Contrariamente a una vivida leggenda che contribuì enormemente alla sua grande popolarità durante l”occupazione, Pétain non fu provvidenzialmente “tirato fuori dall”armadio quando non chiedeva nulla” nel 1940 all”età di 84 anni; sarebbe addirittura esagerato dire che poi “tornò in servizio”, come molti francesi crederebbero. Il suo periodo tra le due guerre fu davvero quello di un uomo riconosciuto e attivo: nominato maresciallo nel 1918, fu, dopo il 1934, l”ultimo detentore della prestigiosa “dignità nello Stato”, insieme a Franchet d”Esperey; membro dell”Accademia francese, ispettore generale dell”esercito, molto influente sulla dottrina militare, fu un ministro della guerra di breve durata nel 1934 e poi ambasciatore francese in Spagna nel 1939. È già apparso ad alcuni come un possibile ricorso.
Durante questi anni, evitò di prendere posizioni troppo nette, il che gli diede la reputazione, nei circoli repubblicani e anche di sinistra, di essere un soldato moderato e politicamente affidabile.

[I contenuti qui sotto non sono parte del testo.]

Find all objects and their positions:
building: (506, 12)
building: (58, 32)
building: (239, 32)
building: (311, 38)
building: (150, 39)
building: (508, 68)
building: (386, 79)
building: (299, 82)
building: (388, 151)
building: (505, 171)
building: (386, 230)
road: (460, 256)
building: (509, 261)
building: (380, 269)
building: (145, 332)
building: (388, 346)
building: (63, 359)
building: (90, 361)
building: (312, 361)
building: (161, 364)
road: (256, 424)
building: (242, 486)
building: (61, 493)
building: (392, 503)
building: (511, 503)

Poco clericale, a differenza di un Foch o di un Castelnau, non interferì nella crisi del 1924, quando quest”ultimo guidò un movimento di massa contro l”anticlericalismo del governo Herriot; evitò di denunciare in pubblico il Fronte Popolare e la Spagna repubblicana; Fu informato del complotto “Cagoule” per rovesciare la Repubblica e portare un militare di prestigio (lui stesso o Franchet d”Esperey) a capo dello Stato, ma si astenne dall”impegnarsi (1937). Nel 1939, quando fu nominato ambasciatore presso Franco, Léon Blum protestò su Le Populaire che al dittatore spagnolo veniva mandato “il meglio che abbiamo”. Solo il colonnello de Gaulle sospettava che avesse il gusto del potere, e confidava: “Accetterà qualsiasi cosa, tanto l”ambizione senile lo conquista”.
Nel maggio 1940, Paul Reynaud non era più sospettoso di Pétain quando lo chiamò alla vicepresidenza del Consiglio. Tuttavia, dopo essere rimasto inizialmente in silenzio per molto tempo, Pétain prese l”iniziativa di sostenere l”armistizio.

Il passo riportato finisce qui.